BEGIN Text provided

SUPERMAN YEAR ONE (revisited)—”Or not”

Story and Art: Frank Miller, John Romita Jr.          

Inks and Colors: Danny Miki, Alex Sinclair

DC Comics, 2019

TEARFULLY I TREAD the remains of two stellar careers. The oversize “prestige” format of SUPERMAN: YEAR ONE with the names of writer/artist team Frank Miller and John Romita Jr. stamped on top drew me like a magnet. The beauty of the book in its three softbound and single hardbound editions makes it easy to pet.

The version of Superman, though, not so much. Fortunately, I mistakenly started in Vol. 3 of the series, and though a little confusing, it looked like a reasonable first year for the boy wonder, or whoever, though the characterizations of both Batman and Superman when they meet are agonizingly stupid; and where did Wonder Woman come from suddenly? And supes is kissing and fondling her? Already? She just got here.

Then supes suddenly flies off to outer space to show off his interstellar capacities. OK. Let’s go. Year one.

END Text provided
BEGIN Entries

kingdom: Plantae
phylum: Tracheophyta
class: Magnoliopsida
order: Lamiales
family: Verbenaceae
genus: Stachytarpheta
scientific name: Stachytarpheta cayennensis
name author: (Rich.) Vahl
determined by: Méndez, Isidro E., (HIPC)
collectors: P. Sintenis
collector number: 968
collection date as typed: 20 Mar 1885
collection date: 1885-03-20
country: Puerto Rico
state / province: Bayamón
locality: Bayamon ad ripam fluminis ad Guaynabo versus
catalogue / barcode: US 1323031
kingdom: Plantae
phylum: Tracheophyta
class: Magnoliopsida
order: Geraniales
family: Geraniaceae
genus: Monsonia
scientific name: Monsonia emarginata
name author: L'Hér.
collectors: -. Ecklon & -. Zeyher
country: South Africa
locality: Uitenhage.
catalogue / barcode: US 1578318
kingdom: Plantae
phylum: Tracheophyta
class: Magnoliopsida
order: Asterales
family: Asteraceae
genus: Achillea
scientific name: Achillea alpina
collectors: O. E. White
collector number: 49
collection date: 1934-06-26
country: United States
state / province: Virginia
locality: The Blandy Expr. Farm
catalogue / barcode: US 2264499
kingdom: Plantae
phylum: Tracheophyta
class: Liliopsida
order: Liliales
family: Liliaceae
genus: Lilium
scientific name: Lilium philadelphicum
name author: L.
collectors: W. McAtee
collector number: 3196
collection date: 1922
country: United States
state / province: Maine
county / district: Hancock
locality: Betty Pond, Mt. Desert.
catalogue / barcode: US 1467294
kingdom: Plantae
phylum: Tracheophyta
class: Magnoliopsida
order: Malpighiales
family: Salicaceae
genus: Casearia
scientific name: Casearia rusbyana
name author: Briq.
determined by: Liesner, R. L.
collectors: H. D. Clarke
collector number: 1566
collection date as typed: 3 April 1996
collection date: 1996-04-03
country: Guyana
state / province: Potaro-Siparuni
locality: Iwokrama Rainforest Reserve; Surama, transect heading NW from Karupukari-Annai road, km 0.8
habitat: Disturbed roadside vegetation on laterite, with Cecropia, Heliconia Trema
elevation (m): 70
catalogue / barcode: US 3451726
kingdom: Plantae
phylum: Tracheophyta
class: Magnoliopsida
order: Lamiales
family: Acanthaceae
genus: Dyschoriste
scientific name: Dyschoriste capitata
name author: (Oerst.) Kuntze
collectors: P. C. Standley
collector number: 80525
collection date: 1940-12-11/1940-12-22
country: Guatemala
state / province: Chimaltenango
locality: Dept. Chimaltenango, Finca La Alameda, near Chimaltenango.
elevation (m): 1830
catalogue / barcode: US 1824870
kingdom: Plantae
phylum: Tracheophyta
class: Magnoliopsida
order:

END Entries

**Set problem A:**
Duplicate the stretch of the Superman: Year One review from "Inks and Colors: Danny" through "go. Year one.".
**Set problem B:**
Based on the Superman: Year One review, state whether each statement agrees with it, answering yes or no and quoting the deciding words: (i) Danny Miki and Alex Sinclair are credited with the inks and colors; (ii) the reviewer began reading with Vol. 1 of the series; (iii) the book was published by DC Comics in 2019.
**Set problem C:**
Resume the Superman: Year One review from its final sentence.

**Final answer A:**
Inks and Colors: Danny Miki, Alex Sinclair

DC Comics, 2019

TEARFULLY I TREAD the remains of two stellar careers. The oversize “prestige” format of SUPERMAN: YEAR ONE with the names of writer/artist team Frank Miller and John Romita Jr. stamped on top drew me like a magnet. The beauty of the book in its three softbound and single hardbound editions makes it easy to pet.

The version of Superman, though, not so much. Fortunately, I mistakenly started in Vol. 3 of the series, and though a little confusing, it looked like a reasonable first year for the boy wonder, or whoever, though the characterizations of both Batman and Superman when they meet are agonizingly stupid; and where did Wonder Woman come from suddenly? And supes is kissing and fondling her? Already? She just got here.

Then supes suddenly flies off to outer space to show off his interstellar capacities. OK. Let’s go. Year one.

**Final answer B:**
(i) Yes: "Inks and Colors: Danny Miki, Alex Sinclair"
(ii) No: "I mistakenly started in Vol. 3 of the series"
(iii) Yes: "DC Comics, 2019"

**Final answer C:**
Only, I had to restart in Vol. 1. No outer space adventure. Turn to a re-re-re-re-re-retelling of the Superman origin story as a baby, a creepy baby in this version; and a schoolboy, creepy again, a vainglorious guy who says he is going to find an answer to bullies at school, but then finds only force works, and gives it to ‘em; and he shows off playing football to make a star touchdown, gets raised on the shoulders of his team-mates, and kissed by his girl, Lana Lang, who later snuggles with him in the woods. Getting laid is right away the boy’s main vocation. At last, the jock playbook turns decidedly insulting when the super boy joins the US military. We see his excited face and fist jut out the bus window, with flags and uniforms in the background.

Following the soldier bit in Vol. 2, supes wanders away without leave to explore the ocean. He meets a mermaid girl underwater, leading to a battle with a sea god that might have been epic, but turns base, revolving on sex and dominance. Naturally, supes wins, and beds the princess, in a seabed. Strong and cute enough to gag. Love the art. Just don’t read any of it.

No part of this story clicks, even the Year One title. It’s not. Even the Superman title. He’s not.

Superman as a soldier and a stud fits propaganda currents these days trying to get our boys eager to fight for no good reason but the pride of power. Militarism rules. Do these old guys with their names at the top really believe this story? Looks more like it was cobbled together in a corporate boardroom, piling in parts to make the brand their own way.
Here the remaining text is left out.